* Your goal
Write every record out again exactly as given.
## begin Exercise input
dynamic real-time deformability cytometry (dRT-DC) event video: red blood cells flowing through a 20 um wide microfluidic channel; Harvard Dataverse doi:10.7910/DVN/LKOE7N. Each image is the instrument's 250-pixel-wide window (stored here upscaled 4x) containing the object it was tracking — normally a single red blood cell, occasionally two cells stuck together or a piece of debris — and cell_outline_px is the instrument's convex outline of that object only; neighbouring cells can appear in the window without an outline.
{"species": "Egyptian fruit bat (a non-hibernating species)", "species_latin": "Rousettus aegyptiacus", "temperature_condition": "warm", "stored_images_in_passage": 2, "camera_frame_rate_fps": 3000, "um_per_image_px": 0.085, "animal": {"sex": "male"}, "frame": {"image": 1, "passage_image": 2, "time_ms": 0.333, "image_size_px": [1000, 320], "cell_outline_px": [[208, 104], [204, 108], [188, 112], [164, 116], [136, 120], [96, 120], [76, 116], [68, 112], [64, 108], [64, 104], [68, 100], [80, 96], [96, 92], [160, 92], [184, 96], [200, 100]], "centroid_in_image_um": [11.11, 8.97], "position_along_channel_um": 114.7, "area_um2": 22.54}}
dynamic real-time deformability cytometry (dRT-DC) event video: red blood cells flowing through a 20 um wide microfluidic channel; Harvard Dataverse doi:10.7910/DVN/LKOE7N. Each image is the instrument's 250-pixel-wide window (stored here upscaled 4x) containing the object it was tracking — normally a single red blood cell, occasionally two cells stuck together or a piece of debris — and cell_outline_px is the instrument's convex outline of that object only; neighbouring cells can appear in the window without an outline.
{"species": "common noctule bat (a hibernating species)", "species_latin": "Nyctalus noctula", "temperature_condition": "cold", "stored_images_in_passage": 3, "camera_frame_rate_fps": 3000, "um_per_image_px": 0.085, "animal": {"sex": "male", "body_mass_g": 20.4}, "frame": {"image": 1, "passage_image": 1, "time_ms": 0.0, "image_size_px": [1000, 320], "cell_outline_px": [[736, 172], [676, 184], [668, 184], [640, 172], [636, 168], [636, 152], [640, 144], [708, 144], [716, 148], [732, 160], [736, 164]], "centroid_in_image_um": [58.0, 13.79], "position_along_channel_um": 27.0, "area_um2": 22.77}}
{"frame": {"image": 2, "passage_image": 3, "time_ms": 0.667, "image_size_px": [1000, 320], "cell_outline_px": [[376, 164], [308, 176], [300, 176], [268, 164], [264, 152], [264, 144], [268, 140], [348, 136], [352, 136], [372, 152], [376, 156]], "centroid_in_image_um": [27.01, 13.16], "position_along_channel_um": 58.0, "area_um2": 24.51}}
## end Exercise input
* Solution for this problem
dynamic real-time deformability cytometry (dRT-DC) event video: red blood cells flowing through a 20 um wide microfluidic channel; Harvard Dataverse doi:10.7910/DVN/LKOE7N. Each image is the instrument's 250-pixel-wide window (stored here upscaled 4x) containing the object it was tracking — normally a single red blood cell, occasionally two cells stuck together or a piece of debris — and cell_outline_px is the instrument's convex outline of that object only; neighbouring cells can appear in the window without an outline.
{"species": "Egyptian fruit bat (a non-hibernating species)", "species_latin": "Rousettus aegyptiacus", "temperature_condition": "warm", "stored_images_in_passage": 2, "camera_frame_rate_fps": 3000, "um_per_image_px": 0.085, "animal": {"sex": "male"}, "frame": {"image": 1, "passage_image": 2, "time_ms": 0.333, "image_size_px": [1000, 320], "cell_outline_px": [[208, 104], [204, 108], [188, 112], [164, 116], [136, 120], [96, 120], [76, 116], [68, 112], [64, 108], [64, 104], [68, 100], [80, 96], [96, 92], [160, 92], [184, 96], [200, 100]], "centroid_in_image_um": [11.11, 8.97], "position_along_channel_um": 114.7, "area_um2": 22.54}}
dynamic real-time deformability cytometry (dRT-DC) event video: red blood cells flowing through a 20 um wide microfluidic channel; Harvard Dataverse doi:10.7910/DVN/LKOE7N. Each image is the instrument's 250-pixel-wide window (stored here upscaled 4x) containing the object it was tracking — normally a single red blood cell, occasionally two cells stuck together or a piece of debris — and cell_outline_px is the instrument's convex outline of that object only; neighbouring cells can appear in the window without an outline.
{"species": "common noctule bat (a hibernating species)", "species_latin": "Nyctalus noctula", "temperature_condition": "cold", "stored_images_in_passage": 3, "camera_frame_rate_fps": 3000, "um_per_image_px": 0.085, "animal": {"sex": "male", "body_mass_g": 20.4}, "frame": {"image": 1, "passage_image": 1, "time_ms": 0.0, "image_size_px": [1000, 320], "cell_outline_px": [[736, 172], [676, 184], [668, 184], [640, 172], [636, 168], [636, 152], [640, 144], [708, 144], [716, 148], [732, 160], [736, 164]], "centroid_in_image_um": [58.0, 13.79], "position_along_channel_um": 27.0, "area_um2": 22.77}}
{"frame": {"image": 2, "passage_image": 3, "time_ms": 0.667, "image_size_px": [1000, 320], "cell_outline_px": [[376, 164], [308, 176], [300, 176], [268, 164], [264, 152], [264, 144], [268, 140], [348, 136], [352, 136], [372, 152], [376, 156]], "centroid_in_image_um": [27.01, 13.16], "position_along_channel_um": 58.0, "area_um2": 24.51}}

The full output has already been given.